A preparar o material para iniciar uma nova via na face norte da Tuca de Xinebró... num lugar descrito pela Daniela como: "Onde o Diabo perdeu as botas!"


Na Tuca de Xinebró (de raríssima visita), a uma hora do “campo base”, inaugurámos uma nova via. Cerca de 150 metros de granito, com a cereja no topo do bolo situada no segundo lance, um diedro estético e belo.

A Daniela a emergir do primeiro lance fácil.


A iniciar o estético segundo lance da escalada.

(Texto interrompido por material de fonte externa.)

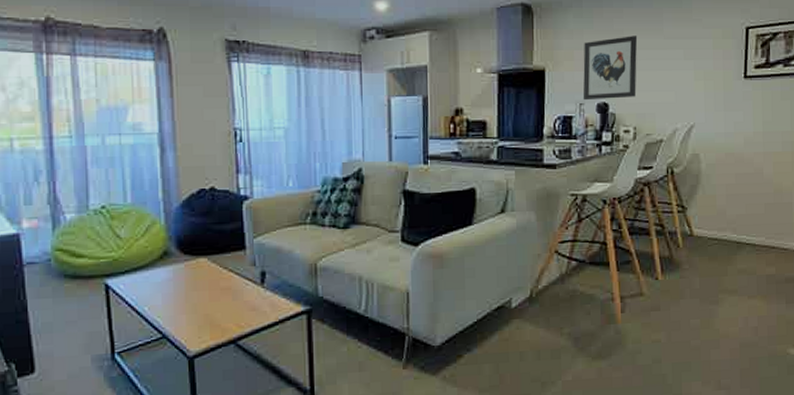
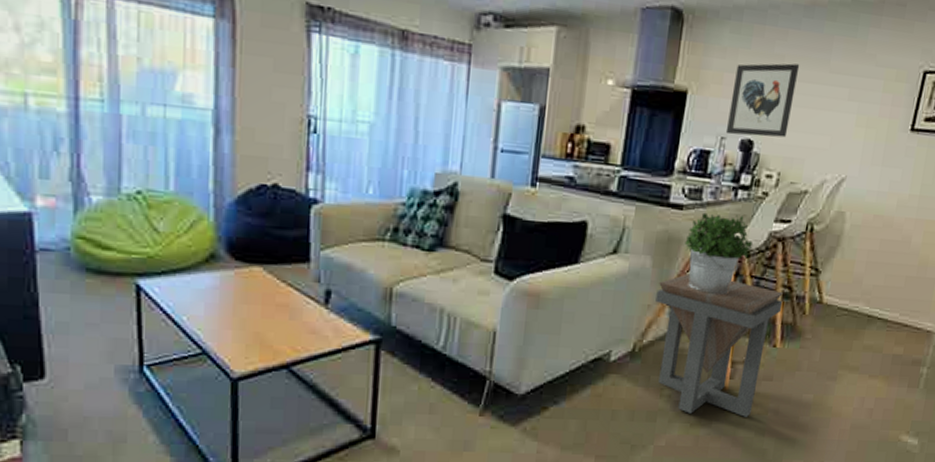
side table: none [544,223,658,348] -> present [655,274,783,417]
potted plant: none [562,168,623,239] -> present [684,212,753,295]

Atipicamente, a nossa via não terminou no cume da torre mas sim no cimo de uma crista. Para cima, ficou a faltar uma secção de parede tombada de trepada fácil. “Parece demasiado tombado mas, não para descer!” – considerámos. Decidimos não continuar para não ter que abandonar muito material nas inevitáveis instalações de rapel. O chip da poupança prevaleceu à lógica alpinística.
Visto a frio, caminhámos umas quatro horas para escalar uma via de sabor incompleto e com um único lance de boa qualidade. Errado! Caminhámos quatro horas para viver e respirar e ainda se aproveitou para subir um pedaço de muralha com vistas largas.

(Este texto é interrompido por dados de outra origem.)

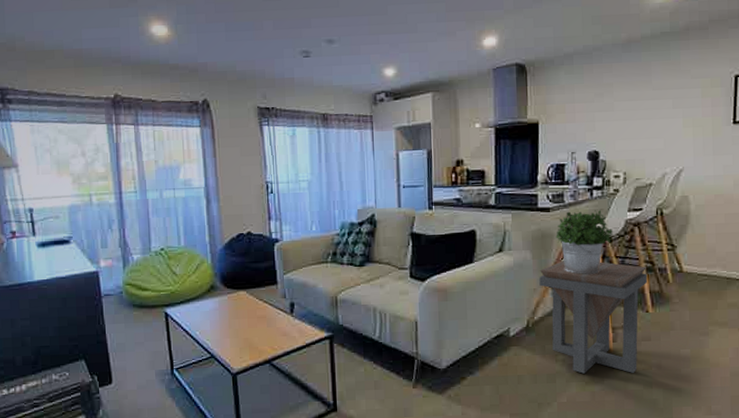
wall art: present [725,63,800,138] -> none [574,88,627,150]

As vistas compensaram todo o esforço.


“Como será isto no pino do Inverno?” – questionava-se a Daniela, com os olhos metidos nas sombrias paredes vizinhas, voltadas a norte. Naquele momento, nasceu uma nova ideia. Talvez um novo sonho…
Quase esquecemos que após uma subida daquele calibre, inevitavelmente, viria uma descida igualmente extenuante. Os joelhos e os tornozelos - especialmente os meus tornozelos, já bastante desgastados por percalços e acidentes vários, ao longo de uma vida de aventuras - viriam a queixar-se lá em baixo, na civilização. O dia terminou com uma tareia magnífica. Algo que por aquelas bandas é conhecido como “Una menuda paliza!” 
Que mais se podia desejar?


Entretanto, Ordesa sussurrava… 


Paulo Roxo


A seguir: PIRINÉUS - RESPIRAR! Acto II


Topo da via "Momentos":





3 Comments:

sesa said...

Muito bom! parabéns por mais uma abe(n)rtura!

Miguel Grillo said...

Raios, não percebo!!!
Não consigo entender como após tantos anos de convivência, tantos anos de aventuras comuns, tantos anos a ler os seus rasgos literários, tantas partilhas... ainda fico impressionado, para não dizer mesmo emocionado com a qualidade deste teu relato... ou melhor, desta pequena-grande peça literária... desta voz interior a exaltar liberdade!

Por momentos... estou esmagado por uma saudade irrecuperável...

Parabéns por esta pequena aventura, e fico a aguardar pelos próximos dois capítulos.

Um grande abraço

Miguel Grillo

Anónimo said...

Que comentário tão simpático Miguel. Mas eu ainda acho que a palavra "irrecuperável" não existe! Um abraço deste teu amigo de aventuras.